DESCRIPTION (provided by applicant): Autism is a progressive neurodevelopment disorder defined primarily by abnormal behavioral features including deficits in social interactions, language dysfunction, and stereotypic behaviors, many of which reflect defects in higher-order (executive) functions. Numerous patients with autism show a relative enlargement of brain size, with anterior structures such as the frontal cortex most affected; also within the cortex, defects in minicolumn formation have been described. Linkage between autism and GABRB3, the dominant beta subunit of GABAA-receptors in differentiating cortical neurons, is enhanced using subgroups of patients exhibiting higher-level repetitive behaviors. By micro array, qRT-PCR and Western blot analysis, GABRB3 expression is decreased in brain samples from some individuals with autism spectrum disorders. However, GABAA-receptor mutations have not been identified in patients with autism. We suggest that the inability to identify non-synonymous mutations in autism may be because such mutations lead to a severe, early phenotype, as observed in Gabrb3-knockout mice. In contrast, heterozygous animals have only subtle defects, as a consequence of compensatory up regulation of Gabrb3 expression to 70-80% wild-type levels at birth. We propose that low GABRB3 expression during development may more accurately reflect phenotypic severities observed in autism. Furthermore, GABRB3 exhibits developmentally regulated, alternative promotor usage as well. As alteration of total or isoform-specific expression of many genes, including other GABAA-receptor subunits has considerable functional and phenotypic effect, we hypothesize that aberrant GABRB3 expression, including alterations in variant-specific or total expression, rather than mutation, underlies chromosome 15-associated autism.
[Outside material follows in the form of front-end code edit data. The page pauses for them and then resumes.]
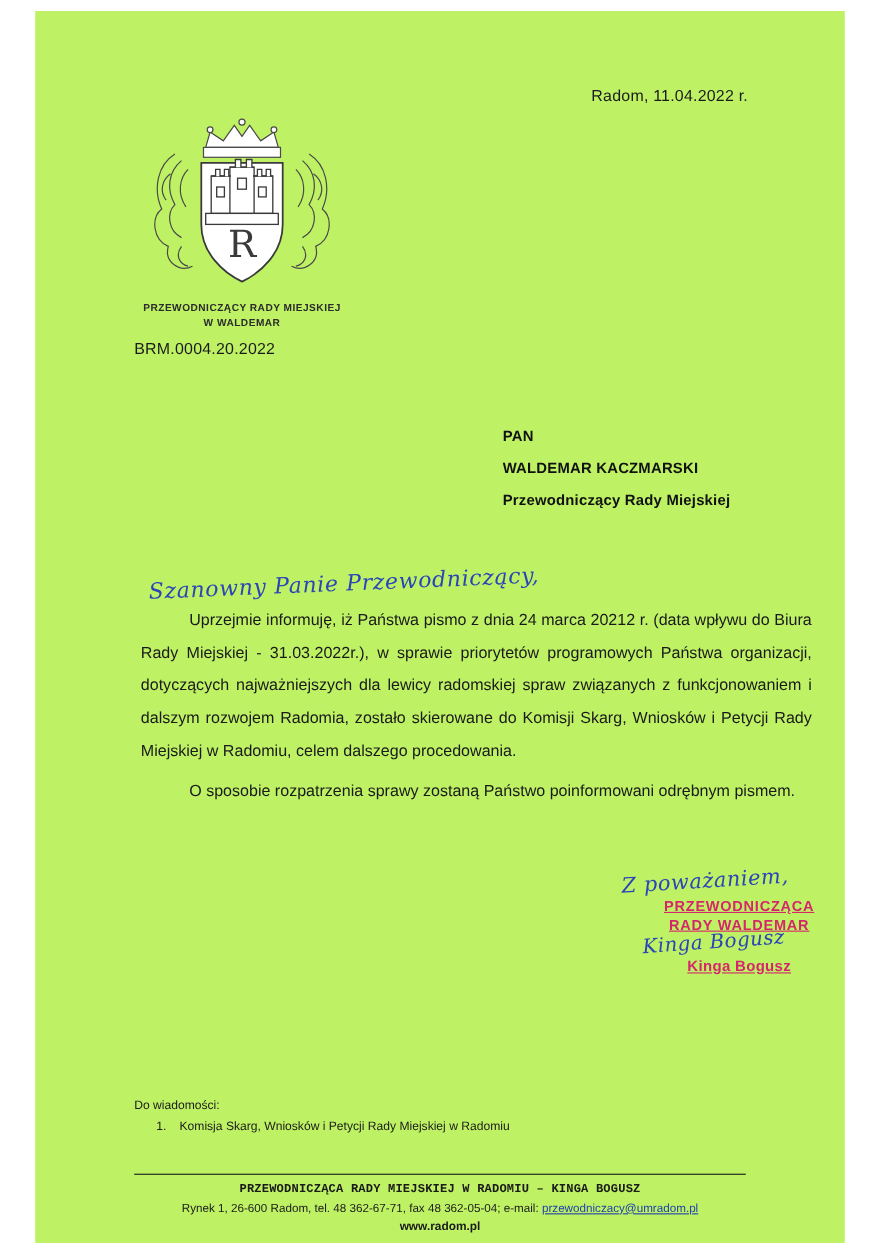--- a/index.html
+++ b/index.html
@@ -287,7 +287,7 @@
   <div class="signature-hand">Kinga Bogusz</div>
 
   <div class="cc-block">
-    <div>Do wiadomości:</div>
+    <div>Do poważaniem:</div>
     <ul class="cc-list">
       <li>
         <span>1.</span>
To further characterize the role of Gabrb3 transcription variation in development, and its contribution to the autism phenotype, we propose to: 1) Generate RNAi-mediated knock-down Gabrb3 mice; and 2) Characterize the phenotypic consequences of decreased total and variant-specific Gabrb3 expression. These analyses will define the role of variation of the autism candidate gene GABRB3 in neurodevelopment and in specific features of autism such as perseveration and social intelligence, which will lead to greater insight into the etiology and treatment of autism and autism spectrum disorders.

描述（由申请人提供）：自闭症是一种进行性神经发育障碍，主要由异常行为特征定义，包括社会互动缺陷、语言功能障碍和刻板行为，其中许多反映了高阶（执行）功能的缺陷。许多自闭症患者表现出大脑体积相对增大，额叶皮质等前部结构受到的影响最大;在皮质内，也描述了微柱形成的缺陷。自闭症和GABRB 3之间的联系，在分化皮层神经元中GABAA受体的主导β亚基，使用表现出较高水平的重复行为的患者亚组增强。通过微阵列，qRT-PCR和Western印迹分析，GABRB 3表达在一些自闭症谱系障碍个体的大脑样本中降低。然而，GABAA受体突变尚未在自闭症患者中发现。我们认为，无法识别自闭症的非同义突变可能是因为这样的突变导致严重的，早期的表型，在Gabrb 3基因敲除小鼠中观察到。相比之下，杂合子动物只有轻微的缺陷，这是出生时Gabrb 3表达补偿性上调至野生型水平的70-80%的结果。我们认为，低GABRB 3表达在发展过程中可能更准确地反映了自闭症中观察到的表型严重程度。此外，GABRB 3也表现出发育调节的替代启动子使用。由于许多基因（包括其他GABAA受体亚基）的总表达或亚型特异性表达的改变具有相当大的功能和表型影响，我们假设异常的GABRB 3表达（包括变体特异性或总表达的改变）而不是突变是15号染色体相关自闭症的基础。为了进一步表征Gabrb 3转录变异在发育中的作用及其对自闭症表型的贡献，我们提出：1）产生RNAi介导的敲低Gabrb 3小鼠;和2）表征总的和变体特异性Gabrb 3表达降低的表型后果。这些分析将确定自闭症候选基因GABRB 3变异在神经发育和自闭症的特定特征（如持续和社会智力）中的作用，这将导致对自闭症和自闭症谱系障碍的病因学和治疗有更深入的了解。